## LIST OF TASKS
a: In the Dark Souls commentary below, what is the name of the game's final area?
b: Carry on the Dark Souls commentary below from the point where it ends, in the same voice.

No-One Talks About the View

Well, OK. Not entirely true. In-game, it's impossible to go within fifty paces of a sprawling, sun-drenched vista without getting drowned in a hundred "Praise the Sun!" and "Gorgeous view" messages from other players.

dark souls video game 2011 amazing chest princess gwynevere
"Heh, giant lady boobs."
But back in the real world, people are far too busy discussing what a grammatical change in an item description in the latest update means for the extended lore (see below) to remember that these games could sell themselves on their looks alone. Yes, sometimes the backgrounds look like they wouldn't be out of place in a cheap Dreamcast game, but that's an exception to the rule, and the general environment building and enemy design is phenomenal! I actually had a genuine stop and "Woah..." moment (teensy spoiler alert) upon reaching the Kiln of the First Flame, the game's final area, just due to the brilliant, ash-soaked beauty of what would soon be the setting for an epic final showdown. It was atmosphere at it's very best.
dark souls video game 2011 kiln of the first flame landscape
It's not often that games manage that real awe factor.
I've heard that Dark Souls 2 really lets it go on the interesting boss design front, but with this one there were multiple occasions where my first death at the hands of some of these brutes was entirely down to me being dumb-struck at how cool they looked (the big guy up top being a prime example). 
dark souls video game 2011 seath the scaleless boss fight
"Goodness, you have wonderful complexion! Do you exfoli-auuuughaeorhppp..."

The Story Doesn't Matter

Die hard Dark Souls fans just love their lore. They get all up in scouring the minutiae of every item to find out what relation giant spider lady was to this that and the next thing. Yes, the story is exceptionally esoteric and open to a multitude of interpretations, as well as extremely engaging and well put together if you'd like to put the time into it (which I, and the some 20 wiki tabs I had open for quite some time, did), but it's really not necessary. Yes, Seath the Scaleless up there may have betrayed all of the other dragons and become the creator of magic as we know it in this world, but to me he's just the naked lizard dude who killed me one time before I got to stab him to death in his weird wriggling dick-snake legs. But that's fine, because these games boil down to being very fancily dressed boss-rushes, and the story is just another treat for those who want it.

## DATA SUPPLIED
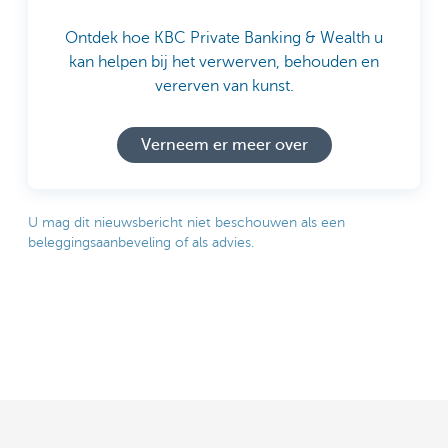
Ontdek hoe KBC Private Banking & Wealth u
kan helpen bij het verwerven, behouden en
vererven van kunst.
Verneem er meer over
U mag dit nieuwsbericht niet beschouwen als een
beleggingsaanbeveling of als advies.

## EXERCISE ANSWERS
a: The Kiln of the First Flame.

b:
dark souls video game 2011 menu cat covenant ring
Who needs weapons made from the tails of felled dragons when you could have menu screens instead.
You're not missing out on anything by not bothering to go back to that area you only visited that one time to speak to someone you had no idea was even going to be there, and it's mental that anyone could suggest that. Enjoy the game for yourself the first time around (you'll still be able to complete it even if you miss a few quests or items), and if you liked it, go back with the wiki open and scour every inch to your heart's content.

All in all, Dark Souls has been a lesson to me in taking the consensus on something with a pinch of salt. The expectation of gruelling difficulty in my head couldn't possibly have been lived up to, which marred my enjoyment of the still very hard and possibly best designed late areas of the game, and often I found myself swamped in research trying to understand little breadcrumbs of lore so I could find every secret or just learn more about the world. That's partially a character flaw on my part and also endemic of the community that surrounds these games. People want you to get as much as you can out of what could otherwise be a very sparse experience, which is admirable, but we all need to realise that it's OK to miss a few things or not understand what the hell is going on, because in the end you just killed a giant flaming centipede and all you want to do is savour the moment.

I love you, Dark Souls, you imperfect beauty, you.